======== Material shown

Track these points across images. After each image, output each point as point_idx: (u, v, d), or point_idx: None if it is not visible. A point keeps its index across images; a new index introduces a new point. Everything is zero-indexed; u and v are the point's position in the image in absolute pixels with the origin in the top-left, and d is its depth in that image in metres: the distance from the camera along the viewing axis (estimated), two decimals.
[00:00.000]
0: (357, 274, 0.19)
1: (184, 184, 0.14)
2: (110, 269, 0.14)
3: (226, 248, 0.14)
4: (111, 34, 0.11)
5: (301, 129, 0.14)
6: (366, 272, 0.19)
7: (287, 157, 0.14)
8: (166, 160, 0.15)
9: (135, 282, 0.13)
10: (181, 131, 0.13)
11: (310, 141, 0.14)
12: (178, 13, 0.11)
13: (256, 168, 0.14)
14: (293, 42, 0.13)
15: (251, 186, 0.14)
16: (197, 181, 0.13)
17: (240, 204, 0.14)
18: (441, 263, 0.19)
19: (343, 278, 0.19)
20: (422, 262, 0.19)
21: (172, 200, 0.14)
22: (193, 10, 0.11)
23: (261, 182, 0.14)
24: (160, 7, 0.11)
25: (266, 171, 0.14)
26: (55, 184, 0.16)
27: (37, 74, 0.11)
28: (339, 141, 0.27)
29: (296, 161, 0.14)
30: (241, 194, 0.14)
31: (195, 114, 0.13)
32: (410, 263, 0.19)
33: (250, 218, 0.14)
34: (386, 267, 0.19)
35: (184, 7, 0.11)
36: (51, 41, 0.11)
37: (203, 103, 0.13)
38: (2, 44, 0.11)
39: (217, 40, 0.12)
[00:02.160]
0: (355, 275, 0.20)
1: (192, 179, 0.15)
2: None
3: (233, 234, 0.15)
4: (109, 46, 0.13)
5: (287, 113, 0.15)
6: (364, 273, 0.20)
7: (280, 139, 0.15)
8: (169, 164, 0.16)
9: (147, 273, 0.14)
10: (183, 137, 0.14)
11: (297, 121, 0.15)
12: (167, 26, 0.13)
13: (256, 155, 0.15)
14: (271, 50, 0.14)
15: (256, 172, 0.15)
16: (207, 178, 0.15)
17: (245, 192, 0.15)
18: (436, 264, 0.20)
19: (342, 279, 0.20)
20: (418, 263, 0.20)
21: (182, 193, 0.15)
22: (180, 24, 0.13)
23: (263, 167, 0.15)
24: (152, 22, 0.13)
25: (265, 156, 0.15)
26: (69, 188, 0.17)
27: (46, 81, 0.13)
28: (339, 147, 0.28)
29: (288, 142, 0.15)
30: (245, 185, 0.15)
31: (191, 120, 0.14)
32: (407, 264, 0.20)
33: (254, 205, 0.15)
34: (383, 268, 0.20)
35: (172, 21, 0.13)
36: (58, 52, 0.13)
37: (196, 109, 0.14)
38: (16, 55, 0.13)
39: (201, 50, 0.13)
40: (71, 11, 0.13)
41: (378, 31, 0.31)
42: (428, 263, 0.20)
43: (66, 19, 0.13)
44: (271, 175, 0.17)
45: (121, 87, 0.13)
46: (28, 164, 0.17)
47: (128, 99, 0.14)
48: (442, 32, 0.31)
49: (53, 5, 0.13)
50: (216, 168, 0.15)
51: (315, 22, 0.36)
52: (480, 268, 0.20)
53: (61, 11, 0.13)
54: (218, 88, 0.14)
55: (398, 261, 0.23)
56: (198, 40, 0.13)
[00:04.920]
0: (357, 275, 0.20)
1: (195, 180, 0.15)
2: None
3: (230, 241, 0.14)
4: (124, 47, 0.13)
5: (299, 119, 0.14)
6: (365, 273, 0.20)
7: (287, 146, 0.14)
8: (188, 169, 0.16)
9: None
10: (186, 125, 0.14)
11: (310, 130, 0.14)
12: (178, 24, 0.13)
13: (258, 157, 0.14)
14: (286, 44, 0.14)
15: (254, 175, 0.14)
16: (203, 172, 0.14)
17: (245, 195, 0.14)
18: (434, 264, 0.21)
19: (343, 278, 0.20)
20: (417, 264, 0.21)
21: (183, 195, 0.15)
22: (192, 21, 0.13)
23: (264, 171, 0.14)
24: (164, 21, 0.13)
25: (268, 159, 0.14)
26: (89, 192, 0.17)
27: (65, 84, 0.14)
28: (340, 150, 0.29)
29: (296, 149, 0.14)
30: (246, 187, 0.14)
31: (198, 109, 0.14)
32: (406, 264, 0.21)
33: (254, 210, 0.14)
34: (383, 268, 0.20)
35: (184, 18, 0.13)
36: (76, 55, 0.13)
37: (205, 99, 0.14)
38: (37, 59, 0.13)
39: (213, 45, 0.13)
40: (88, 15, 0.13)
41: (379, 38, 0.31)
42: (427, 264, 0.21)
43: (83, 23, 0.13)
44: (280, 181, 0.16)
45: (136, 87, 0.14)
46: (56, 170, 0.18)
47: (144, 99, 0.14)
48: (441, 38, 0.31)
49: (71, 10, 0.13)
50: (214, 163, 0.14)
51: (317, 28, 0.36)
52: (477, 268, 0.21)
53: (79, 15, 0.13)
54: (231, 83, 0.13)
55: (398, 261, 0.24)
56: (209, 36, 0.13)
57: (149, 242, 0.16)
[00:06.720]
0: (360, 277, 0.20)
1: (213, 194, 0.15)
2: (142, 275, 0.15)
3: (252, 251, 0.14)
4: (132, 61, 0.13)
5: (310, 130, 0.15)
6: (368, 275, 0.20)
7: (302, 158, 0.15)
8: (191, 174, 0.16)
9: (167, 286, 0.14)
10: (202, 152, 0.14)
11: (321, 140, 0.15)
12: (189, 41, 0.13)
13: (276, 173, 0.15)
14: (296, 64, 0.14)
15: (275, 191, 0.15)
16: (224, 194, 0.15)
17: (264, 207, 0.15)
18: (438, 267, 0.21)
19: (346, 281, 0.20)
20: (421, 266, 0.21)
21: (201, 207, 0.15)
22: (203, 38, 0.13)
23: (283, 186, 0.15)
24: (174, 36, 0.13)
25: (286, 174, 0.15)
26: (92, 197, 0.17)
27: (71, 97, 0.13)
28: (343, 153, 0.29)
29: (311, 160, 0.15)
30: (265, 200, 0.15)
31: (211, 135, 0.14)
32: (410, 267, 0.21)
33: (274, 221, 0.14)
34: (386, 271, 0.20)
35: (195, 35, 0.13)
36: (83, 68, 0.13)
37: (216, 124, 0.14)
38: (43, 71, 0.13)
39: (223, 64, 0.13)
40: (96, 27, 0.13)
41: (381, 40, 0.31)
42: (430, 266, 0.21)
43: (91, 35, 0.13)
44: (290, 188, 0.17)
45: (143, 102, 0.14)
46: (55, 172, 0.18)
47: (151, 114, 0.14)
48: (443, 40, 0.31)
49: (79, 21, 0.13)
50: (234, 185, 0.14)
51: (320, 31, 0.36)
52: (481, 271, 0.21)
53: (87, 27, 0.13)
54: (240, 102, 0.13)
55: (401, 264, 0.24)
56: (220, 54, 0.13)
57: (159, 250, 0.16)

================

**Required action**
Starting with the line with "43: (66, 19, 0.13)" above and going on through the line with "56: (198, 40, 0.13)", transcribe every line exactly, both ends included, and add nothing.

**Answer for the task**
43: (66, 19, 0.13)
44: (271, 175, 0.17)
45: (121, 87, 0.13)
46: (28, 164, 0.17)
47: (128, 99, 0.14)
48: (442, 32, 0.31)
49: (53, 5, 0.13)
50: (216, 168, 0.15)
51: (315, 22, 0.36)
52: (480, 268, 0.20)
53: (61, 11, 0.13)
54: (218, 88, 0.14)
55: (398, 261, 0.23)
56: (198, 40, 0.13)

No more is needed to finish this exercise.